# Improper Integration

1. Sep 2, 2009

### Jonathan G

1. The problem statement, all variables and given/known data
$$\int^{\infty}_{0}\frac{x}{(x^{2}+2)^{2}}dx$$

2. Relevant equations
I am well aware how it is to be done but when I take a stab at it, I just can't seem to get the correct solution. I think I might be missing a step somewhere or simply starting off incorrect.

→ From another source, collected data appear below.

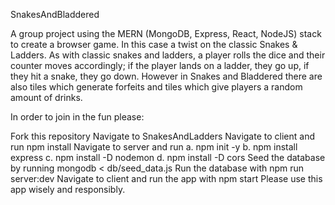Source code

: SnakesAndBladdered

A group project using the MERN (MongoDB, Express, React, NodeJS) stack to create a browser game. In this case a twist on the classic Snakes & Ladders. As with classic snakes and ladders, a player rolls the dice and their counter moves accordingly; if the player lands on a ladder, they go up, if they hit a snake, they go down. However in Snakes and Bladdered there are also tiles which generate forfeits and tiles which give players a random amount of drinks.

In order to join in the fun please:

Fork this repository
Navigate to SnakesAndLadders
Navigate to client and run npm install
Navigate to server and run a. npm init -y b. npm install express c. npm install -D nodemon d. npm install -D cors
Seed the database by running mongodb < db/seed_data.js
Run the database with npm run server:dev
Navigate to client and run the app with npm start
Please use this app wisely and responsibly.
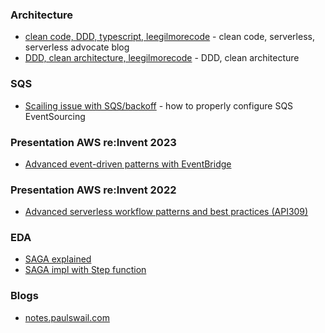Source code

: 
### Architecture

- [clean code, DDD, typescript, leegilmorecode](https://github.com/leegilmorecode/clean-serverless-code/tree/main) - clean code, serverless, serverless advocate blog
- [DDD, clean architecture, leegilmorecode](https://levelup.gitconnected.com/serverless-architecture-layers-a9dc50e9b342) - DDD, clean architecture

### SQS

- [Scailing issue with SQS/backoff](https://www.youtube.com/watch?v=MCDEBA7asww) - how to properly configure SQS EventSourcing

### Presentation AWS re:Invent 2023

- [Advanced event-driven patterns with EventBridge](https://www.youtube.com/watch?v=6X4lSPkn4ps&ab_channel=AWSEvents)

### Presentation AWS re:Invent 2022

- [Advanced serverless workflow patterns and best practices (API309)](https://www.youtube.com/watch?v=o6-7BAUWaqg&ab_channel=AWSEvents)

### EDA

- [SAGA explained](https://medium.com/ssense-tech/handling-complexity-using-sagas-to-provide-transactional-support-for-distributed-systems-61ae909e0829)
- [SAGA impl with Step function](https://medium.com/ssense-tech/implementing-sagas-using-aws-step-functions-2ad3b5c609d1)

### Blogs

- [notes.paulswail.com](https://notes.paulswail.com/public/TypeScript+tools+for+serverless+apps)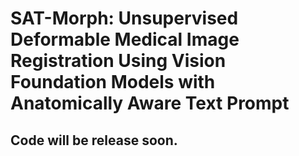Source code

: # SAT-Morph: Unsupervised Deformable Medical Image Registration Using Vision Foundation Models with Anatomically Aware Text Prompt
## Code will be release soon.
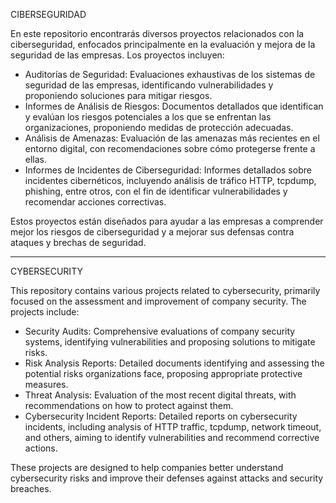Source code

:CIBERSEGURIDAD

En este repositorio encontrarás diversos proyectos relacionados con la ciberseguridad, enfocados principalmente en la evaluación y mejora de la seguridad de las empresas. Los proyectos incluyen:

- Auditorías de Seguridad: Evaluaciones exhaustivas de los sistemas de seguridad de las empresas, identificando vulnerabilidades y proponiendo soluciones para mitigar riesgos.
- Informes de Análisis de Riesgos: Documentos detallados que identifican y evalúan los riesgos potenciales a los que se enfrentan las organizaciones, proponiendo medidas de protección adecuadas.
- Análisis de Amenazas: Evaluación de las amenazas más recientes en el entorno digital, con recomendaciones sobre cómo protegerse frente a ellas.
- Informes de Incidentes de Ciberseguridad: Informes detallados sobre incidentes cibernéticos, incluyendo análisis de tráfico HTTP, tcpdump, phishing, entre otros, con el fin de identificar vulnerabilidades y recomendar acciones correctivas.

Estos proyectos están diseñados para ayudar a las empresas a comprender mejor los riesgos de ciberseguridad y a mejorar sus defensas contra ataques y brechas de seguridad.

------------------------------------------------------------------------------------------------------------
CYBERSECURITY

This repository contains various projects related to cybersecurity, primarily focused on the assessment and improvement of company security. The projects include:

- Security Audits: Comprehensive evaluations of company security systems, identifying vulnerabilities and proposing solutions to mitigate risks.
- Risk Analysis Reports: Detailed documents identifying and assessing the potential risks organizations face, proposing appropriate protective measures.
- Threat Analysis: Evaluation of the most recent digital threats, with recommendations on how to protect against them.
- Cybersecurity Incident Reports: Detailed reports on cybersecurity incidents, including analysis of HTTP traffic, tcpdump, network timeout, and others, aiming to identify vulnerabilities and recommend corrective actions.

These projects are designed to help companies better understand cybersecurity risks and improve their defenses against attacks and security breaches.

3. The attempt at a solution
$$\int ^{\infty}_{0}\frac{x}{(x^{4}+4x+4)}dx$$

Then I separate into 3 different integrals:

$$\int ^{\infty}_{0}\frac{1}{x^{3}}dx$$ + $$\int ^{\infty}_{0}\frac{1}{(4x)}dx$$ + $$\int ^{\infty}_{0}\frac{x}{4}dx$$

and from there I try solving it the rest of the way but I just can't seem to get a solution that I am satisfied with. The first time I got that it diverges, second time i got divided by zero so I'm not sure which 1 to go with if any.

2. Sep 2, 2009

### rock.freak667

1/(a+b) ≠ 1/a + 1/b

try putting u=x2+2 into the integral.

3. Sep 2, 2009

### Jonathan G

You can't separate the denominator? So I guess it is the numerators you can separate. OK, I'll try this problem again but without expanding the bottom.

4. Sep 2, 2009

### Jonathan G

OK i got it. It came out to converging to -1/4

Thanks!

5. Sep 2, 2009

### Jonathan G

When you have e^(-2*-infinity) it comes out to e^(infinity) hence infinity?

6. Sep 2, 2009

### rock.freak667

$$\lim_{x \rightarrow - \infty} e^{ax} =0$$

EDIT: I corrected it, it is $x \rightarrow \infty$

Last edited: Sep 2, 2009
7. Sep 2, 2009

### Jonathan G

What?!? I thought it was if it was as x-> negative infinity =zero : not when x->positive infinity.

Last edited: Sep 2, 2009
8. Sep 2, 2009

### Staff: Mentor

You're missing an exponent on one of the terms in the denominator. It should be this:
$$\int ^{\infty}_{0}\frac{x}{(x^{4}+4x^2+4)}dx$$

Actually, you didn't do yourself much good by multiplying it out. You could have directly used the substitution that rock.freak667 suggested.
No, no, no! You really should go back and review how fractions and rational expressions add.